-
Argo était un drôle de film. Ben Affleck infusait ses petites obsessions dans ce qui ressemblait plus à un caprice de décorateurs et de costumiers qu’à un vrai film d’auteur, loin, très loin, du sublime Gone Baby Gone. Après l’Oscar, le triomphe à la barbe de Spielberg, ce nouveau polar pourrait remettre les pendules à l’heure. Live by Night raconte l’histoire de Joe Coughlin, petit malfrat qui, dans les années 30, quitte son Boston natal, monte un trafic de rhum en Floride et devient un parrain local. Taillé à l’ancienne, fluide et lumineux, le film fait d’abord penser à une démonstration postmoderne où l’enjeu pour Ben Affleck serait de dialoguer avec ses cinéastes de chevet – John Huston et Raoul Walsh, David Lean et le Warren Beatty de Reds.

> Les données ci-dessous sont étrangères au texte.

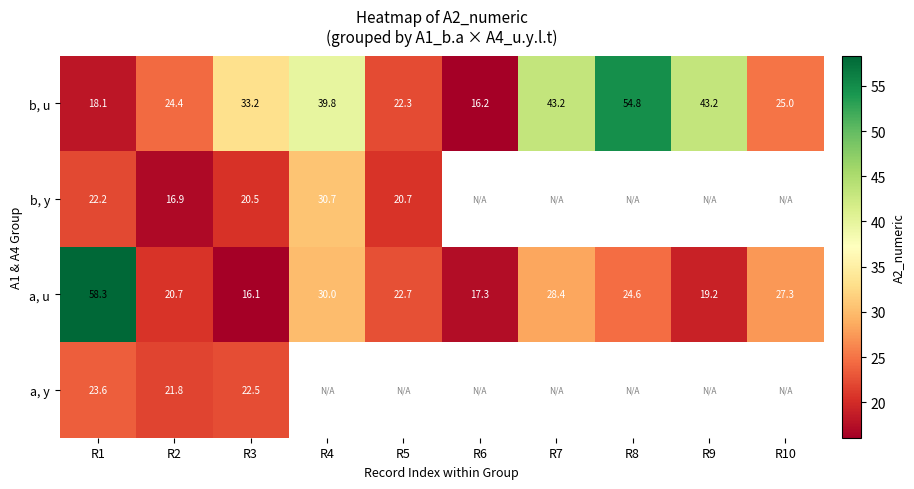

At how many categories does at least one series exceed 50?

2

C’est très beau, étouffant, la reconstitution est parfaite, mais on a vite peur d’être embarqué dans un de ces films de gangsters et traquenard en costard.
Dennis Lehane commente les adaptations de ses romans
Mais une fois son héros établi, Affleck taille dans le bouquin de Lehane, trouve ses marques avec une sûreté stupéfiante et cesse de se battre avec les codes du polar 50s pour parvenir au parfait équilibre entre sécheresse, violence et sentiments. Son héros symbolise bien cette balance – type redoutable mais inconsolable de la mort de sa femme ; voyou amoureux mais avec des principes. Live by Night se transforme alors en beau mélo chromé, déploie son romantisme vénéneux sans cliché (étrangement rien n’est fatigué, ni les héros, ni les acteurs, ni les dialogues) et se rattache au classicisme tout en s’en démarquant avec sûreté et assise. Un cinéaste est (re)né.